GIVEN TASK: Rewrite the lines below as a numbered list, skipping any blank lines and leaving the pictures out.

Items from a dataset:

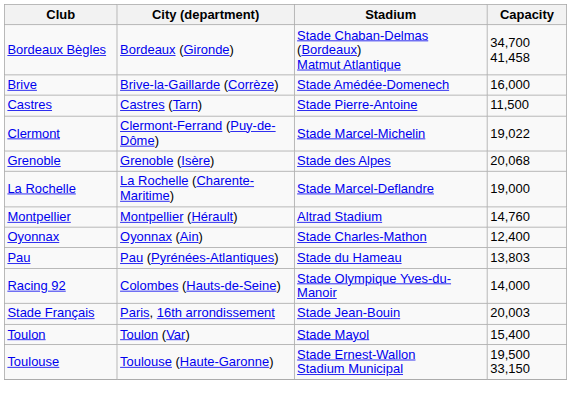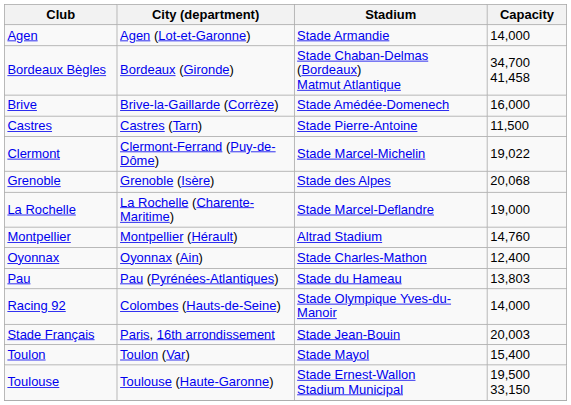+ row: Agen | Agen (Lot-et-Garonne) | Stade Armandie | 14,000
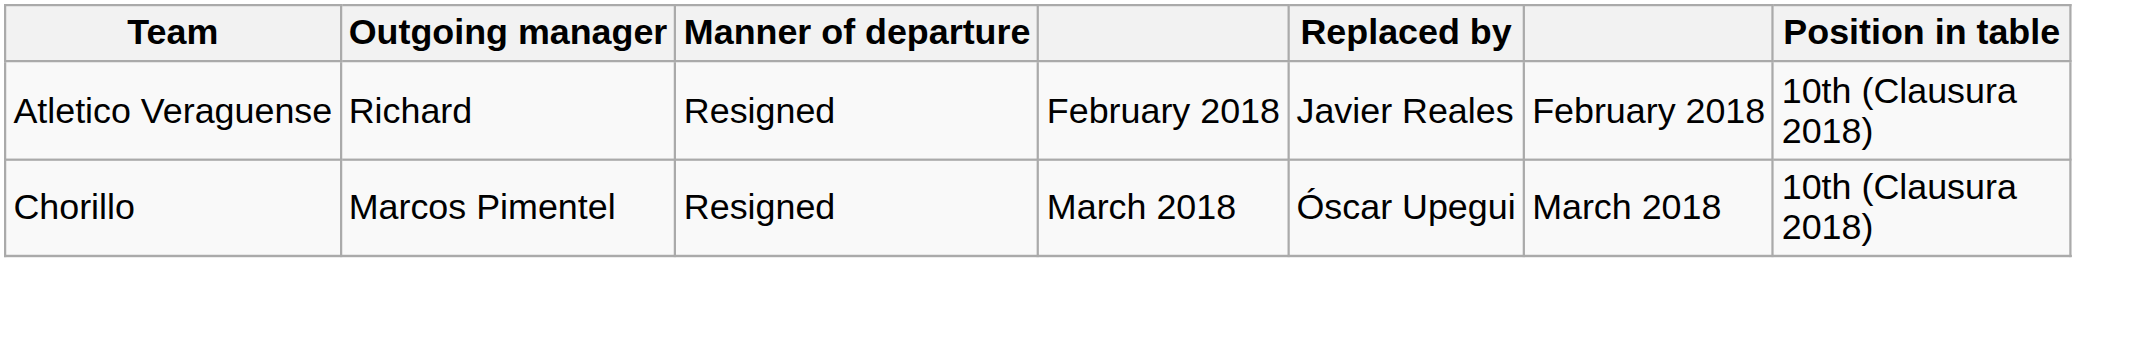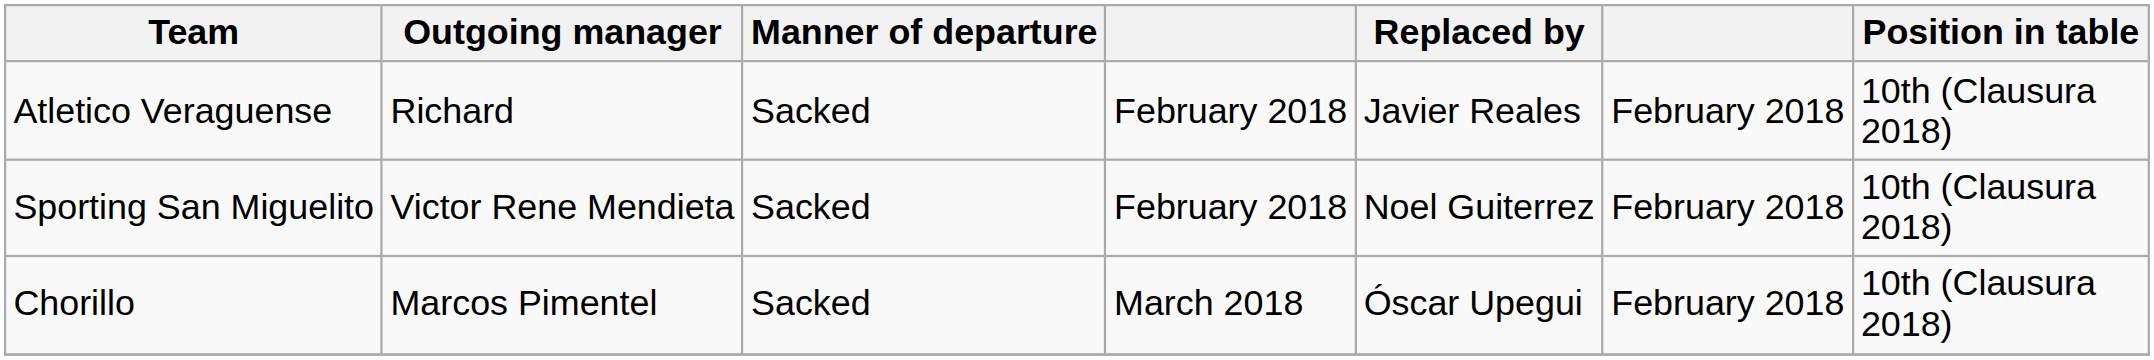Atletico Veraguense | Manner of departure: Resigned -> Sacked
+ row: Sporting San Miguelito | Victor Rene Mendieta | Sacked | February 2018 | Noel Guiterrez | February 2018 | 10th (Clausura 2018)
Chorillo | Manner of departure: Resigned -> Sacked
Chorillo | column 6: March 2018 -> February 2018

ANSWER TO THIS EXERCISE:
1. + row: Agen | Agen (Lot-et-Garonne) | Stade Armandie | 14,000
2. Atletico Veraguense | Manner of departure: Resigned -> Sacked
3. + row: Sporting San Miguelito | Victor Rene Mendieta | Sacked | February 2018 | Noel Guiterrez | February 2018 | 10th (Clausura 2018)
4. Chorillo | Manner of departure: Resigned -> Sacked
5. Chorillo | column 6: March 2018 -> February 2018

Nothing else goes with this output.